Research on electrostatic energy discharge methods for micro-initiators based on micro-gap gas discharge

Physical self-destruction of energetic microsystem driver chips is an important technical means to improve the security of information storage media. Micro-initiators in energetic microsystems are highly susceptible to false triggering by electrostatic discharge (ESD) and other environmental stimuli, which can cause unintended chip self-destruction. To mitigate this risk, this paper develops micro-scale gap gas breakdown control micro-modules (MGBCMs) with various structural designs. By connecting the MGBCM in parallel with the micro-initiator, a protective mechanism is established. When an ESD pulse excites the chip self-destruction unit, the MGBCM undergoes avalanche ionization, rapidly forming a plasma channel that provides a high-speed discharge path for the ESD energy. Through the electrostatic field simulation analysis of MGBCM, this paper concludes that: compared with the 3–9 μm gap gas breakdown control micromodules, the breakdown voltage threshold of the 2 μm gap can be reduced to 284.6 V, and the peak field emission current density can be increased to 12×10⁵A/m². This theoretical analysis demonstrates the feasibility of using MGBCM for the electrostatic conduction of micro-initiators.
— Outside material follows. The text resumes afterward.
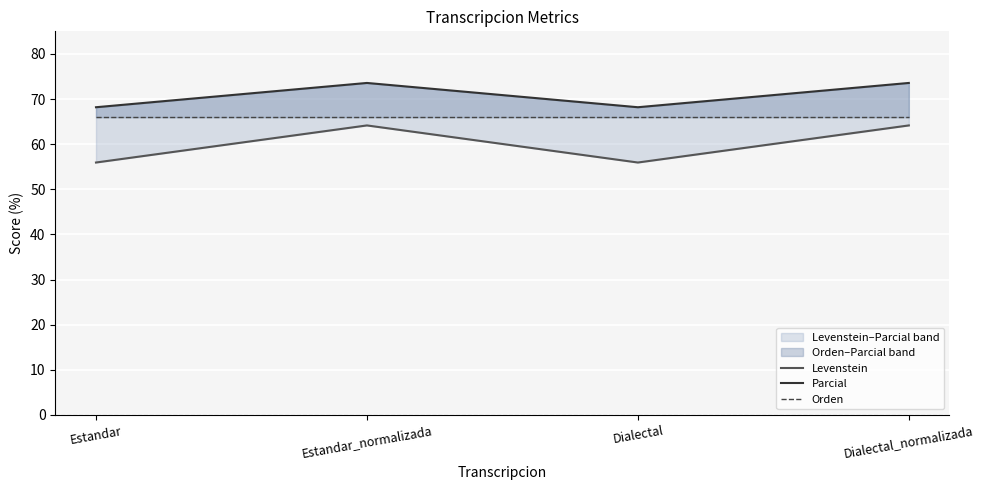

What is the smallest value displayed?

55.9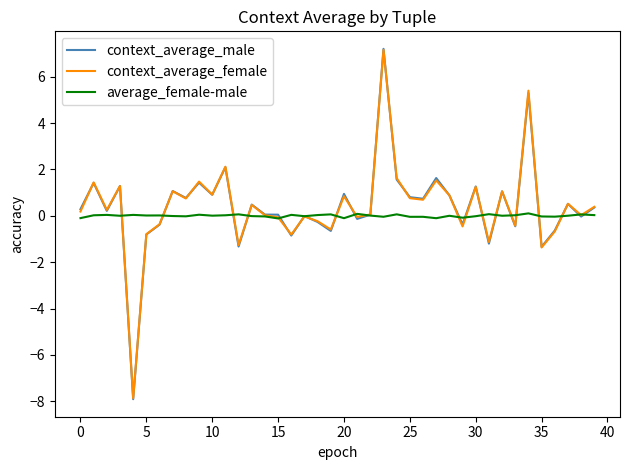

What is the sum of all context_average_male values?

16.0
Through DC breakdown tests and standard ESD tests, it is found that for the 2 μm gap MGBCM: the threshold voltage of the single needle-plate structure is 252 V, with an error of 10.5 % compared to the theoretical calculation; the threshold voltage of the multi-tooth needle-plate structure is 214 V, and the transient overcurrent is 77.2 A. When configured in an array and connected in parallel with the micro-initiator, the MGBCM effectively suppresses the abnormal energy impacting the micro-initiator from 2083 μJ to 621 μJ, a reduction of 70.2 %. This suppression prevents functional failure or accidental activation of the chip self-destruction unit, significantly enhances its electrostatic safety, and demonstrates broad application potential.